Тулупов, Соломин и Гурьев пали на колени, склонили головы, когда в хоромину приказа вошел патриарх. Филарет благословил их, усадил на лавку, сам устроился у стола дьяка. Серые проницательные глаза патриарха скользнули по удальцу – полковнику Соломину, чуть задержались на купце Гурьеве, вцепились остро в дьяка Тулупова. Он докладывал подробно:

– Через Каменный Пояс на Яик дорога трудна. Места пустынны. Войско не пройдет, перемрем с голоду. И с одной стороны набросятся башкиры, с другой – хайсацкая орда. Казаки добьют. Река Яик в верховьях мелка летом. От реки Белой волока нет. Ход на казацкий Яик токмо с юга имеется. Морем, из Астрахани! Но казаки могут легко разбить войско в десять полков. У них есть пушки, порох делают сами. Воюют конно и на лодках-чайках. Атаманят на Яике Меркульев и Хорунжий. Вины у них великие перед шапкой Мономаха…

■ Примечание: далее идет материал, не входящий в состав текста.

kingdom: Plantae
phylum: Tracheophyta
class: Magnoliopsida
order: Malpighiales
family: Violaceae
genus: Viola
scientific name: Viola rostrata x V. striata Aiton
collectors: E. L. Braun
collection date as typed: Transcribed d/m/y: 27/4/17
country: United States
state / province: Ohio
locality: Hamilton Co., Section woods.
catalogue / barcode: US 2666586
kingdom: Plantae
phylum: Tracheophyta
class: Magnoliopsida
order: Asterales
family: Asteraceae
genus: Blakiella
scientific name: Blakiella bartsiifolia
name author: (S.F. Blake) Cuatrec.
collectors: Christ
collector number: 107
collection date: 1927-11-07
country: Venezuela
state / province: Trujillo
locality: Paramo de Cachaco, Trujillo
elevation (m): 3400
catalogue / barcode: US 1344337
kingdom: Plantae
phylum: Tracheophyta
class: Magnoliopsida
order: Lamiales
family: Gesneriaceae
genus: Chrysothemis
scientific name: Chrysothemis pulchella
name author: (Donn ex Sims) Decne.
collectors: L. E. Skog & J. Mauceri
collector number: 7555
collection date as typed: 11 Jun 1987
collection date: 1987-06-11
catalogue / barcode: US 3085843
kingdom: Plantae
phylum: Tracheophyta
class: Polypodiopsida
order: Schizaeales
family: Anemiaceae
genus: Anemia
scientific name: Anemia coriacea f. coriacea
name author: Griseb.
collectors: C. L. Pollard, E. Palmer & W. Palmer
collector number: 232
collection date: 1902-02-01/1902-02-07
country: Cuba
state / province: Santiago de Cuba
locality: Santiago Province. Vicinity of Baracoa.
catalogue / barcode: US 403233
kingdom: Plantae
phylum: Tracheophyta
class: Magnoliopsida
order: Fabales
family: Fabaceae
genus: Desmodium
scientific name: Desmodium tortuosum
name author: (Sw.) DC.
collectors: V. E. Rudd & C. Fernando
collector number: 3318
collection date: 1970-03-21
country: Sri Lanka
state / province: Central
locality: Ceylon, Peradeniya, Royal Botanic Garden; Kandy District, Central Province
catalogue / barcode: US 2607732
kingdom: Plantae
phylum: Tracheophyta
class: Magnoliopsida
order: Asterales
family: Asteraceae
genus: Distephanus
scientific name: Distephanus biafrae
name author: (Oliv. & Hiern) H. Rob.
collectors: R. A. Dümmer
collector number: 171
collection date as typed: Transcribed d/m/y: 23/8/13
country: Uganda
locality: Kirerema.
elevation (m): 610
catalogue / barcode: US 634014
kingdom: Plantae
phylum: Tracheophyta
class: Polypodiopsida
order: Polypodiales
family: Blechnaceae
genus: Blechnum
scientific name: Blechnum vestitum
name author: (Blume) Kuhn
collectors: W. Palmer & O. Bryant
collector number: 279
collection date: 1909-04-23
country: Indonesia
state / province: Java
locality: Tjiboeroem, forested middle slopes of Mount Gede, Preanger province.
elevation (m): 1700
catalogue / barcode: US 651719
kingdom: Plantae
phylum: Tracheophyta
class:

– Меркульев и Хорунжий искупили свои вины, когда литву в Москве с князем Пожарским побили. От келаря Авраамия Палицына о их подвиге мне ведомо! – перебил Тулупова патриарх.

Дьяк замолчал смиренно, опустил очи долу. Понял – все известно Филарету. Ведомо, что Меркульев разграбил в Астрахани амбары Тулупова, перебил его людишек… А патриарх говорит, что он искупил вины… Подумаешь, одолели пришельцев в Москве… Литву и поляков побили бы и без Меркульева… Но неможно перечить патриарху! Надо быть хитрей…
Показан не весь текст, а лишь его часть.